#### ФРАГМЕНТ ТЕКСТА ####

После грехопадения и Искупления не существует нейтральной земли. Творение либо возрастает в благодати, либо разрушается в грехе. И чем ближе конец, тем большее «ускорение свободного падения».

Во времена Римской империи сливали грязные воды в Средиземное море, но это не имело никакого значения: грязных вод было немного, а Средиземное море — такое огромное. С тех пор население земли сильно увеличилось, перейдя порог первого миллиарда в XIX веке и достигнув сейчас более шести миллиардов. За исключением пустынь и полярных областей (и нашей Сибири) все континенты населены и перенаселены.

#### ИСХОДНЫЕ ЗАПИСИ ####

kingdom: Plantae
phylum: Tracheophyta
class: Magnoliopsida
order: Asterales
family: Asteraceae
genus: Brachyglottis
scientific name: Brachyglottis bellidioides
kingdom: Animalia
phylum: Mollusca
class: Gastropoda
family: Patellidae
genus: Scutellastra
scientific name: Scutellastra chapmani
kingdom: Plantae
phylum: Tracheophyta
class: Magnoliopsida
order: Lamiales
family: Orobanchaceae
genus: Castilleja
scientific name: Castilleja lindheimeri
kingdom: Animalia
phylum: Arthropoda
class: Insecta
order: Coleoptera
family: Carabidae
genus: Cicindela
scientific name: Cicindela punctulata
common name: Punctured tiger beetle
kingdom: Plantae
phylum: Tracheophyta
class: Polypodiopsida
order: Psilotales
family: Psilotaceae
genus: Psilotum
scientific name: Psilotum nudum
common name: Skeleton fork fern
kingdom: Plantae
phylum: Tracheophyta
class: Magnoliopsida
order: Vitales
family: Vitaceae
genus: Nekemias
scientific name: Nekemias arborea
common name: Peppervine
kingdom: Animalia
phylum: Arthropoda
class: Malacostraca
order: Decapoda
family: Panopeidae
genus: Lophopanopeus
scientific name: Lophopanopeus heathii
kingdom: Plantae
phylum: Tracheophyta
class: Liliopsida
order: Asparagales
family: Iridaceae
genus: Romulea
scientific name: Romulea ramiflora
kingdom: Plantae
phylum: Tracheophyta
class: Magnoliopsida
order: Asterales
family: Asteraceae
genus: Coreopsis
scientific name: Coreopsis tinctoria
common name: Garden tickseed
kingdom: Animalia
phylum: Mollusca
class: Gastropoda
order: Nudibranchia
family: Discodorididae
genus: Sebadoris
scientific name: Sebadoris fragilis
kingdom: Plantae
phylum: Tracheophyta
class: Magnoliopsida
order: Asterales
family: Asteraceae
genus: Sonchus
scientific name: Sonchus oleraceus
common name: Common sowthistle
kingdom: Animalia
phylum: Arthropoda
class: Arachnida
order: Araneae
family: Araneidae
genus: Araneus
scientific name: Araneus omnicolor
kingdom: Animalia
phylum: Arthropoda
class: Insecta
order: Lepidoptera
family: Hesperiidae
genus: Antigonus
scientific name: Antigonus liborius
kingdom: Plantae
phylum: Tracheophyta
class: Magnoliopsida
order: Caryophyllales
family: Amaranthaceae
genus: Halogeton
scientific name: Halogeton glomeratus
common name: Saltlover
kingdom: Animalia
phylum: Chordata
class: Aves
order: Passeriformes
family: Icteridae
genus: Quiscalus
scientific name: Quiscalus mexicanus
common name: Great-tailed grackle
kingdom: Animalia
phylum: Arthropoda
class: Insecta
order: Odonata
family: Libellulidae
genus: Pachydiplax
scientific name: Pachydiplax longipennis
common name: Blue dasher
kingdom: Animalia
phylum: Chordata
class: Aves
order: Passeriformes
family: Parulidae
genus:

####

_ЗАДАНИЕ_
В каком веке, согласно фрагменту текста, население земли перешло порог первого миллиарда?

_ИТОГ УПРАЖНЕНИЯ_
В XIX веке.